I also forgot to ask, do you have SIOC turned on? Can you even turn it on? It rather sucks you have to have Enterprise Plus for something handy.

For ESXTOP - when you go to the disk screen (press d) and press f you'll see the available fields and one of them is error stats as well as general latency. Generically you want to watch the GAVG field for latency - this is the latency that is perceived by the virtual machine and is the sum of KAVG + DAVG. KAVG is any latency that is a result of the vSphere vmkernel and DAVG is the response latency of the SAN fabric and I say that rather then disk because its possible a bad fibre cable or gbic or switch or service processor is contributing to DAVG and not the disk itself. You should be able to see the disk latencies from the filers perspective anyway which will generically tell you that they are servicing requests in a timely fashion in the typical NetApp microsecond counter (we have two heads here also)

RichieHall · ‎08-03-2011

We've found a workaround for this issue: setting the FC switch ports to 2Gb fixed rather than 4Gb Autonegotiate.

We do still have a problem with SATA aggregates going over a desirable IOPS threshold, but that wasn't explaining all the latency peaks we were seeing.

Now we're on 2Gb for ESX hosts, Latency is rarely peaking over 50ms now and the average is below 10ms. Nice. Our users are reporting that VM performance has improved. The individual ports are actually never getting anywhere 2Gb each, so there's no desperate need to increase them back to 4Gb just yet.

However, we should be able to run at 4Gb. The FC switches are capable of up to 8Gb, and the NetApp filer heads are running happily at 4Gb since we upgraded the heads a couple of months ago.

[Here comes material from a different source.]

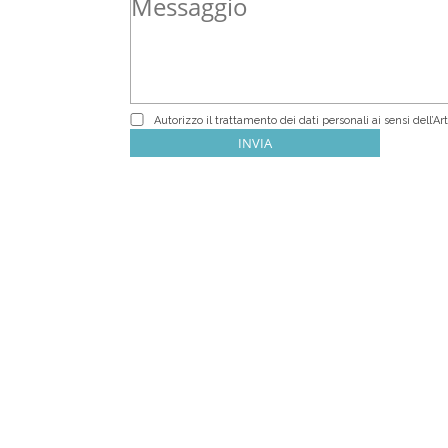
Autorizzo il trattamento dei dati personali ai sensi dell’Art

So it looks like we still have a fault either with our HBAs or the fibre switches. We're going to engage with HP on this to help us find the root cause. But I'm really happy that we finally found a workaround!

Regarding hitting the IOPS limits on SATA aggregates, we've added more storage with larger aggregates (23 disks each) and we'll be moving high I/O VMs away from the overloaded SATA stores and onto FC stores.

Thanks again for your help.

mhost · ‎09-28-2011

Hello Richie,

Sorry to bump this old post.

We are seing the same symptoms after upgrade to 8.0.1P3 7-Mode - and with roughly the same environment.

FAS3140 with a mix of FC and SATA disks

26 ESXi hosts running 4.1u1

We can actually recreate the problem just by performing a simple storage vMotion.

Did you eventually get an official solution for your problem?
Or are you still using the "workaround" with 2Gb setting on the SAN switch ports?

Best regards

Martin

RichieHall · ‎10-25-2011

We finally found the root cause of this. It is the FC passthrough modules in our HP c-Class enclosure. HP sent us a replacement one and that works like a dream. No more errors logged on the FC switch and performance is great at 4Gb. We're just waiting for HP to send us another replacement so we've then got both the modules replaced.

It's odd that BOTH modules had the same issue, I can only guess it's due to an old hardware revision.